(STUDY MATERIAL begins)
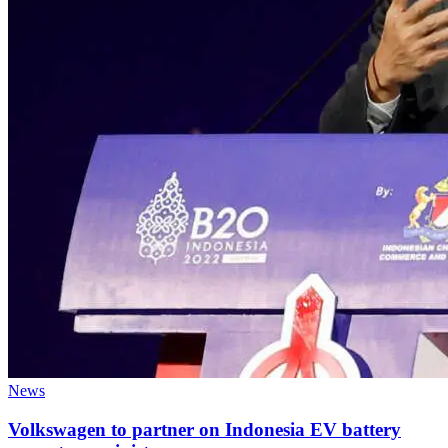
News
Volkswagen to partner on Indonesia EV battery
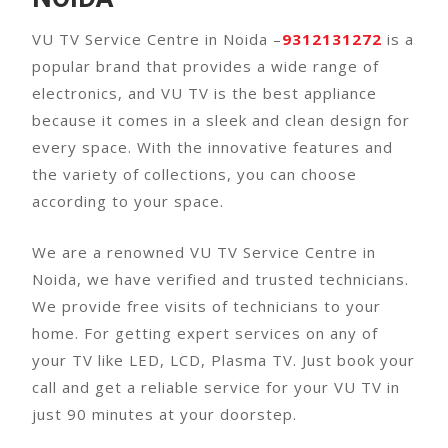
VU TV Service Centre in Noida –
9312131272
is a
popular brand that provides a wide range of
electronics, and VU TV is the best appliance
because it comes in a sleek and clean design for
every space. With the innovative features and
the variety of collections, you can choose
according to your space.
We are a renowned VU TV Service Centre in
Noida, we have verified and trusted technicians.
We provide free visits of technicians to your
home. For getting expert services on any of
your TV like LED, LCD, Plasma TV. Just book your
call and get a reliable service for your VU TV in
just 90 minutes at your doorstep.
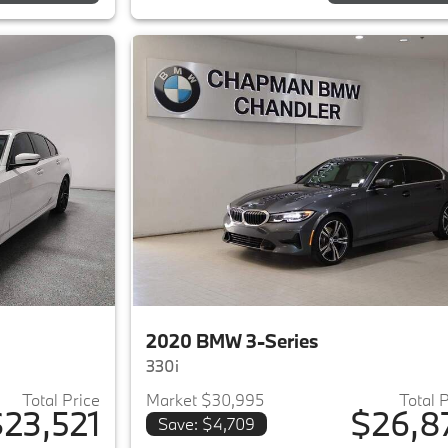
2020 BMW 3-Series
330i
Total Price
Market $30,995
Total 
23,521
$26,8
Save: $4,709
ails for 2020 BMW 3-Series
View details for 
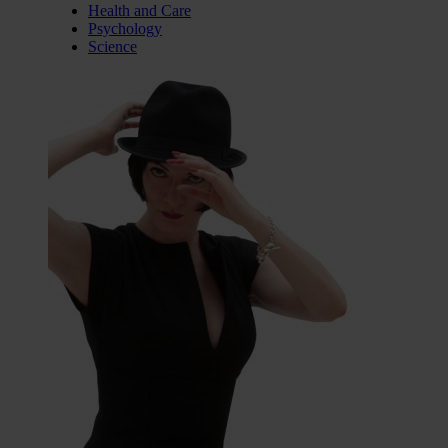
Health and Care
Psychology
Science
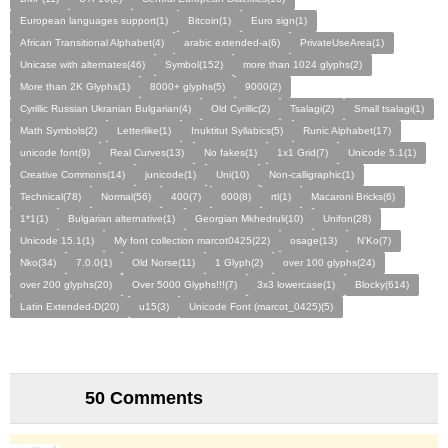
European languages support(1)
Bitcoin(1)
Euro sign(1)
African Transitional Alphabet(4)
arabic extended-a(6)
PrivateUseArea(1)
Unicase with alternates(46)
Symbol(152)
more than 1024 glyphs(2)
More than 2K Glyphs(1)
8000+ glyphs(5)
9000(2)
Cyrillic Russian Ukranian Bulgarian(4)
Old Cyrillic(2)
Tsalagi(2)
Small tsalagi(1)
Math Symbols(2)
Letterlike(1)
Inuktitut Syllabics(5)
Runic Alphabet(17)
unicode font(9)
Real Curves(13)
No fakes(1)
1x1 Grid(7)
Unicode 5.1(1)
Creative Commons(14)
junicode(1)
Uni(10)
Non-calligraphic(1)
Technical(78)
Normal(56)
400(7)
600(8)
rtl(1)
Macaroni Bricks(6)
1*1(1)
Bulgarian alternative(1)
Georgian Mkhedruli(10)
Unifon(28)
Unicode 15.1(1)
My font collection marcot0425(22)
osage(13)
N’Ko(7)
Nko(34)
7.0.0(1)
Old Norse(11)
1 Glyph(2)
over 100 glyphs(24)
over 200 glyphs(20)
Over 5000 Glyphs!!!(7)
3x3 lowercase(1)
Blocky(614)
Latin Extended-D(20)
u15(3)
Unicode Font (marcot_0425)(5)
50 Comments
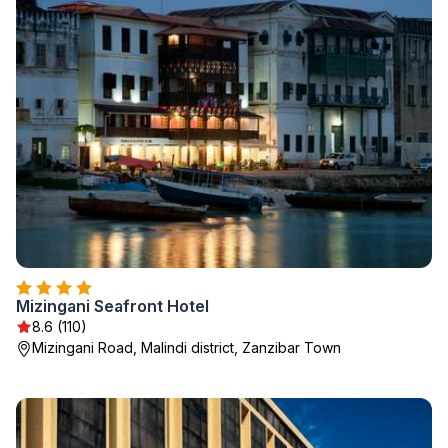
Mizingani Seafront Hotel
8.6 (110)
Mizingani Road, Malindi district, Zanzibar Town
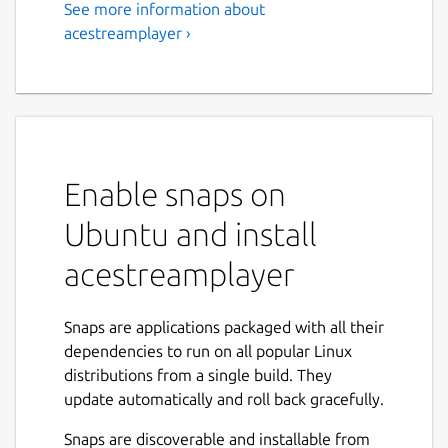
See more information about
acestreamplayer ›
Enable snaps on
Ubuntu and install
acestreamplayer
Snaps are applications packaged with all their
dependencies to run on all popular Linux
distributions from a single build. They
update automatically and roll back gracefully.
Snaps are discoverable and installable from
(STUDY MATERIAL ends)
• TASK DIRECTIONS
With the pictures left out, write out all of the data exactly.

• RESULT OF THE TASK
News
Volkswagen to partner on Indonesia EV battery
VU TV Service Centre in Noida –
9312131272
is a
popular brand that provides a wide range of
electronics, and VU TV is the best appliance
because it comes in a sleek and clean design for
every space. With the innovative features and
the variety of collections, you can choose
according to your space.
We are a renowned VU TV Service Centre in
Noida, we have verified and trusted technicians.
We provide free visits of technicians to your
home. For getting expert services on any of
your TV like LED, LCD, Plasma TV. Just book your
call and get a reliable service for your VU TV in
just 90 minutes at your doorstep.
2020 BMW 3-Series
330i
Total Price
Market $30,995
Total 
23,521
$26,8
Save: $4,709
ails for 2020 BMW 3-Series
View details for 
Health and Care
Psychology
Science
European languages support(1)
Bitcoin(1)
Euro sign(1)
African Transitional Alphabet(4)
arabic extended-a(6)
PrivateUseArea(1)
Unicase with alternates(46)
Symbol(152)
more than 1024 glyphs(2)
More than 2K Glyphs(1)
8000+ glyphs(5)
9000(2)
Cyrillic Russian Ukranian Bulgarian(4)
Old Cyrillic(2)
Tsalagi(2)
Small tsalagi(1)
Math Symbols(2)
Letterlike(1)
Inuktitut Syllabics(5)
Runic Alphabet(17)
unicode font(9)
Real Curves(13)
No fakes(1)
1x1 Grid(7)
Unicode 5.1(1)
Creative Commons(14)
junicode(1)
Uni(10)
Non-calligraphic(1)
Technical(78)
Normal(56)
400(7)
600(8)
rtl(1)
Macaroni Bricks(6)
1*1(1)
Bulgarian alternative(1)
Georgian Mkhedruli(10)
Unifon(28)
Unicode 15.1(1)
My font collection marcot0425(22)
osage(13)
N’Ko(7)
Nko(34)
7.0.0(1)
Old Norse(11)
1 Glyph(2)
over 100 glyphs(24)
over 200 glyphs(20)
Over 5000 Glyphs!!!(7)
3x3 lowercase(1)
Blocky(614)
Latin Extended-D(20)
u15(3)
Unicode Font (marcot_0425)(5)
50 Comments
Mizingani Seafront Hotel
8.6 (110)
Mizingani Road, Malindi district, Zanzibar Town
See more information about
acestreamplayer ›
Enable snaps on
Ubuntu and install
acestreamplayer
Snaps are applications packaged with all their
dependencies to run on all popular Linux
distributions from a single build. They
update automatically and roll back gracefully.
Snaps are discoverable and installable from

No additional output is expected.